Paylaş
Son iki günde hava birden değişti. Dün tam “bahar havası 2 ay daha sürer mi” tartışması başlamıştı ki, akşam alınan AKP Kongre kararı piyasalar açısından şok oldu.
Kongre kararı ardından dolar kuru 3 TL sınırına dayandı. Halbuki piyasalar iç siyasi gelişmeler marjinal etki yapar, yine küresel piyasalar tek belirleyici olur görüşündeydi. Küresel piyasa dün de kötüydü, dolar kuru bu nedenle 2.90’lara doğru seyretti. Bunda öne çekilen Cumhurbaşkanı-Başbakan zirvesinin etkisi vardı ama fazla değildi.
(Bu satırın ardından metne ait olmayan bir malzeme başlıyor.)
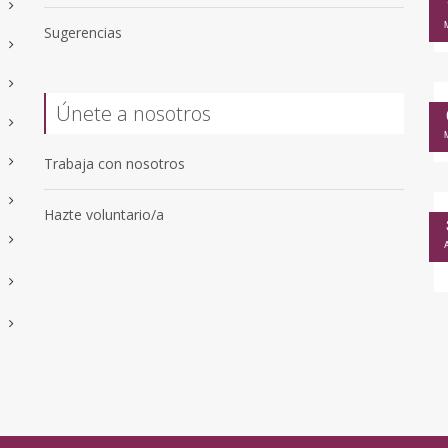
Sugerencias
Únete a nosotros
Trabaja con nosotros
Hazte voluntario/a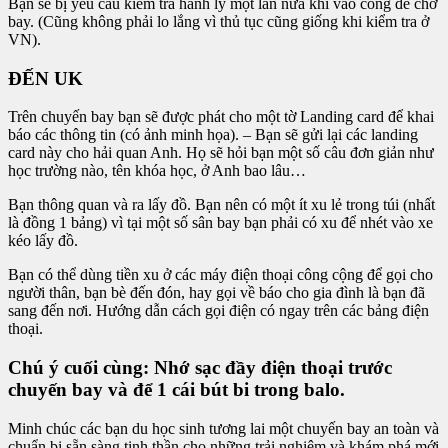
Bạn sẽ bị yêu cầu kiểm tra hành lý một lần nữa khi vào cổng để chờ
bay. (Cũng không phải lo lắng vì thủ tục cũng giống khi kiểm tra ở
VN).
ĐẾN UK
Trên chuyến bay bạn sẽ được phát cho một tờ Landing card để khai
báo các thông tin (có ảnh minh họa). – Bạn sẽ gửi lại các landing
card này cho hải quan Anh. Họ sẽ hỏi bạn một số câu đơn giản như
học trường nào, tên khóa học, ở Anh bao lâu…
Bạn thông quan và ra lấy đồ. Bạn nên có một ít xu lẻ trong túi (nhất
là đồng 1 bảng) vì tại một số sân bay bạn phải có xu để nhét vào xe
kéo lấy đồ.
Bạn có thể dùng tiền xu ở các máy điện thoại công cộng để gọi cho
người thân, bạn bè đến đón, hay gọi về báo cho gia đình là bạn đã
sang đến nơi. Hướng dẫn cách gọi điện có ngay trên các bảng điện
thoại.
Chú ý cuối cùng: Nhớ sạc đầy điện thoại trước
chuyến bay và để 1 cái bút bi trong balo.
Minh chúc các bạn du học sinh tương lai một chuyến bay an toàn và
chuẩn bị sẵn sàng tinh thần cho những trải nghiệm và khám phá mới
Ancak toplantının ardından dolar kuru aniden sıçradı.
Dün gece dolar kuru 2.97’nin üstüne çıktı. Bu rakam, küresel piyasa gelişmelerine rağmen, piyasa oyuncularının aklına gelecek bir rakam değildi. 2.97’lik dolar kuruna, piyasanın tepkisine bakarak, rahatlıkla “siyasi kriz algısı” diyebiliriz.
Son iki gündür diğer gelişmekte olan ülke para birimleri de değer kaybetti ama TL’nin değer kaybı, gece hareketiyle aşırıya kaçtı. Yani Türkiye olumsuz ayrıştı.
Peki, bundan sonra ne olur derseniz; iç siyasi gelişmeler beklenmediği kadar etki yapmaya başladı ama asıl yönü belirleyecek olan hala küresel piyasalardaki gelişmeler olacaktır.
Siyasi krizin yaşandığı bu dönemde küresel piyasalardaki bozulma devam ederse, başta dolar kurunda yeni rekorların yanında, ekonomik beklentilerde ciddi bozulmayı konuşmaya başlarız. Enflasyonun yeniden yönünü yukarı çevirmesi, Merkez Bankası’nın faiz indirimlerini durdurması, akla gelen ilk gelişmeler olur.
Eğer küresel piyasalar kısa sürede düzelir içerdeki siyasi kriz devam ederse, TL’ye ve ekonomik dengelere etkisi nispeten daha az olabilir.
Küresel gelişmeler lehimize gelişip, içerideki siyasi kriz havası bastırılsa bile, bence artık 3 gün önceki, piyasadaki bahar havasına dönmek çok zor olacaktır.
AKP Kongresine kadar kulis haberleri öne çıkacak; AKP içinde yaşanacaklara, yeni Genel Başkan dolayısıyla Başbakan adayına, bununla birlikte erken seçim olup olmayacağına, Başkanlık gelişmelerine yakından bakılacak.
Piyasanın bir şey olmaz dediği vazo çatladı bir kere...
EKONOMİ BAKANLIĞI’NIN AÇIKLAMALARI
Geçtiğimiz Pazartesi günü Ekonomi Bakanlığı’ndan şöyle bir açıklama geldi: “Geçtiğimiz ay Merkez Bankası Başkanlığına atanan Murat Çetinkaya, Ekonomi Bakanı Mustafa Elitaş’ı makamında ziyaret etti. Gerçekleşen nezaket ziyaretinde genel ekonomik konjonktür, faiz oranlarında indirim ve diğer ortak politikalar ön plana çıkan başlıklar oldu; bu konularda atılacak adımlar için istişareler yapıldı”
Bu açıklamadan ne anlarsınız? Çetinkaya Bakanı ziyaret etti ve faiz indirimi dahil ekonomiyi konuştular, istişare ettiler, öyle değil mi?
Bunun üzerine bir Merkez Bankası Başkanı’nın bakanlarla bu konuları istişare etmesinin,özellikle faiz indirimi konusunda tavrı açıklamalarıyla belli bir Bakan’la böyle bir temasın çok sakıncalı olduğunu, bunun Merkez Bankası politikaları ve kararlarında şüphelere yol açabileceğini söyledik.
Yazının çıktığı gün olan Salı günü, yani bu açıklamanın hemen ertesinde ise aynı Ekonomi Bakanlığı, aynen şu açıklamayı yaptı: “Ekonomi Bakanımız Sayın Mustafa Elitaş ile Merkez Bankası Başkanı Sayın Murat Çetinkaya arasında 2 Mayıs 2016 tarihinde gerçekleşen görüşme sadece bir nezaket ziyareti mahiyetindedir. Görüşme içeriğine dair gerçeği yansıtmayan bazı haberler nedeniyle açıklama yapma gereği duyulmuştur”
Bazı bakanlıklarda bu olayı görmeye başladık; kendi açıklamalarını yazdık, yorumladık diye bile tepki verilebiliyor, artık... Aynı Bakanlığın 2 gün üstüste yaptığı açıklamaları verdim. Yorum size ait, ne diyeyim?